Uno de los hallazgos más preocupantes del estudio de Bøggild y Jensen es que la incivilidad afecta la capacidad de cumplimiento de políticas públicas por parte de la ciudadanía. En Argentina, lo vimos con claridad durante la pandemia. La falta de acuerdos claros y el uso de la crisis como campo de batalla política socavaron la legitimidad de medidas necesarias. Cuando los ciudadanos ven a sus líderes insultarse y atacarse, pierden la convicción de que sus decisiones responden al bien común. En ese vacío, cualquier intento de consenso se desmorona y el caos termina ocupando su lugar.
El problema no es la polarización per se ni el conflicto político, ambos naturales y necesarios en democracia. El problema radica en cómo se procesan esos conflictos.

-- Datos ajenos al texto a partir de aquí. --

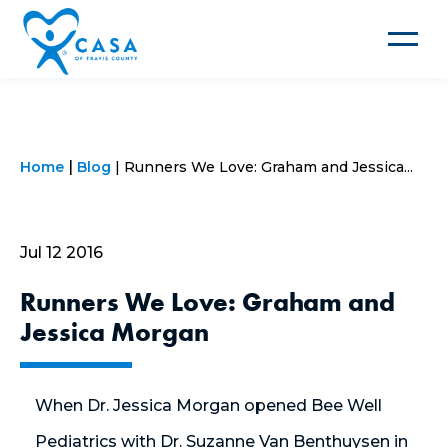
Toggle
navigat
Home
Blog
Runners We Love: Graham and Jessica...
Jul 12 2016
Runners We Love: Graham and
Jessica Morgan
When Dr. Jessica Morgan opened Bee Well
Pediatrics with Dr. Suzanne Van Benthuysen in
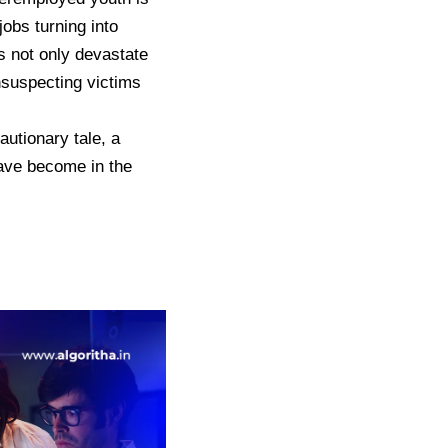
jobs turning into
s not only devastate
unsuspecting victims
utionary tale, a
have become in the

Las democracias más sólidas del mundo no son aquellas sin tensiones ni competencia, sino aquellas donde los líderes compiten con civilidad y construyen acuerdos a partir del respeto mutuo.
En Argentina, el cambio de tono es urgente. La responsabilidad no solo recae en los líderes, sino también en el sistema mediático, que debe replantear cómo contribuye al clima de polarización. Es hora de promover espacios donde las ideas vuelvan a ocupar el centro del debate y los ataques personales sean desplazados por argumentos.
Este clima de agresión constante no solo profundiza la desafección ciudadana, sino que también reduce la capacidad del sistema político para encontrar soluciones eficaces. Cuando el foco está en el ataque personal, las ideas y los proyectos quedan en segundo plano. Y eso es un lujo que Argentina, un país atravesado por crisis cíclicas, no puede permitirse.
La Argentina de hoy necesita recuperar la credibilidad democrática, y esa reconstrucción solo será posible si la política se aleja del espectáculo de la incivilidad. Debe volver a centrarse en lo que realmente importa: resolver los problemas estructurales que afectan la vida de los ciudadanos. Un país con 40% de pobreza no tiene tiempo para peleas vacías. Como señala la investigación, los ciudadanos son capaces de tolerar un debate feroz si este gira en torno a ideas, pero se apartan cuando la discusión degenera en un simple cruce de agravios.
Es hora de que la política argentina ofrezca un cambio de tono. La incivilidad es tentadora porque produce réditos inmediatos en un contexto mediático y digital que amplifica el escándalo, pero su costo a largo plazo es altísimo. Si nuestros líderes realmente aspiran a construir una democracia robusta y eficiente, el primer paso es simple: que empiecen por respetarse entre ellos. En una democracia que funciona, el conflicto no destruye; el conflicto enriquece. Y la clave está en cómo se lo gestiona.